San Francisco is following in the footsteps of Seattle, which, in May 2014, enacted a similar gradual minimum wage increase. On April 1, employers in Seattle had to pay $11 an hour. Additional increases will be phased in over time, though when will depend on the size of the employer.

Restaurants in Seattle are struggling to keep up with the wage increase. They’re reducing staff hours to cut payroll costs, opening later or closing earlier, and/or increasing menu prices to make up the forced added overhead cost. One pizzeria owner, however, was forced to close because of the additional costs the minimum wage increase brought her business.

“I’ve let one person go since April 1, I’ve cut hours since April 1, I’ve taken them myself because I don’t pay myself,” said Ritu Shah Burnham, owner of Z Pizza. “I’ve also raised my prices a little bit, there’s no other way to do it.”

Burnham is concerned about job prospects for her employees. “I have no idea where they’re going to find jobs,” she said, “because if I’m cutting hours, I imagine everyone is across the board.”

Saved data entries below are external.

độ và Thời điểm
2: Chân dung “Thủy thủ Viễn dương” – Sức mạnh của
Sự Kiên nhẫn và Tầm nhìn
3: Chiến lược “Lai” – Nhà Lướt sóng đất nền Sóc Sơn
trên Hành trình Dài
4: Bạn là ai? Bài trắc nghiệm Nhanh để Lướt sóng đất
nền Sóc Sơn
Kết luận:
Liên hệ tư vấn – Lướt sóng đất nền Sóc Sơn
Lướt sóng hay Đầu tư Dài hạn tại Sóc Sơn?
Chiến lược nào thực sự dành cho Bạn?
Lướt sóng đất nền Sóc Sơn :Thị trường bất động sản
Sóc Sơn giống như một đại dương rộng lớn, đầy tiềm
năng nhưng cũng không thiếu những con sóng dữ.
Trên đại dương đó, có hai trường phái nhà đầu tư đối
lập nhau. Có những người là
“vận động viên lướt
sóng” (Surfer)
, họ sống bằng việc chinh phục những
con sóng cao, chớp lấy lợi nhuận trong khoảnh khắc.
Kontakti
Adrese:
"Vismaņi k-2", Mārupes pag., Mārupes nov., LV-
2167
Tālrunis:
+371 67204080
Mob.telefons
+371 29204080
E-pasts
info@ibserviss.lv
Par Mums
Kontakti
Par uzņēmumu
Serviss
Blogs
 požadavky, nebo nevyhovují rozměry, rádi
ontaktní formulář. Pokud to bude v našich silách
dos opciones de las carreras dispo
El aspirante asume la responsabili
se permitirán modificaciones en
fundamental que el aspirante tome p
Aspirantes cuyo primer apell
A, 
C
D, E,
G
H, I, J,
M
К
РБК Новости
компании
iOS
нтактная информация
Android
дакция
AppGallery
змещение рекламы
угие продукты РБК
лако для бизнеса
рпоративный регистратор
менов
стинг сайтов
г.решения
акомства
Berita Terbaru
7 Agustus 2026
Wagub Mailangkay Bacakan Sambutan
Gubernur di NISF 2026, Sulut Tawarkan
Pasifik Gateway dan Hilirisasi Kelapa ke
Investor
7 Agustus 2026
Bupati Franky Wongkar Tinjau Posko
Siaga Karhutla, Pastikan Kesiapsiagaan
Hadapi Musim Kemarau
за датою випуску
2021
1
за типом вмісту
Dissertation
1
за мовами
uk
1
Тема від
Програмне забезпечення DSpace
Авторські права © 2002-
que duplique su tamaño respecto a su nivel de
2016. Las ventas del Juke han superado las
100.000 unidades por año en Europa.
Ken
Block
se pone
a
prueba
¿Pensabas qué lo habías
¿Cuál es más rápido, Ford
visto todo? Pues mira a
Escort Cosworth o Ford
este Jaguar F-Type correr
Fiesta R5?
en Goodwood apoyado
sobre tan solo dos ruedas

When he was less interested in scoring political points and more interested in the effects of economic policy, Paul Krugman, in 1998, chided two advocates of a higher minimum wage – – economists David Card and Alan Krueger, the latter of whom would go onto served as President Barack Obama’s Chairman of the Council of Economic Advisers.

“Clearly these advocates very much want to believe that the price of labor–unlike that of gasoline, or Manhattan apartments–can be set based on considerations of justice, not supply and demand, without unpleasant side effects,” Krugman wrote. “This will to believe is obvious in this book: The authors not only take the Card-Krueger results as gospel, but advance a number of other arguments that just do not hold up under examination.”

“For example, the authors argue at length that because only a fraction of the work force in the firms affected by living wage proposals will be affected, total costs will be increased by only 1 or 2 percent–and that as a result, not only will there be no significant reduction in employment, but the extra cost will be absorbed out of profits rather than passed on in higher prices,” he continued. “This latter claim is wishful thinking of the first order: Since when do we think that cost increases are not passed on to customers if they are small enough?”

Krugman seemingly laughed off the assertion that workers wouldn’t suffer, calling it “a non sequitur at best.” They will, according to more recent analysis of the effects of a minimum wage increases.

“Imagine that a new local law required supermarkets to sell milk at, say, 25 cents a gallon,” Krugman added. “The loss in revenue would be only a small fraction of each supermarket’s total sales – but do you really think that milk would be just as available as before?”

The full economic consequences of San Francisco’s minimum wage increase may not be fully understood for some time, and Chipotle’s price increase may be a blip on the radar. But when all is said in done, workers in the city may have a tough time finding employment because of a new hurdle in their way, and consumers will be shelling out a lot of money than they would otherwise be spending for more than just burritos.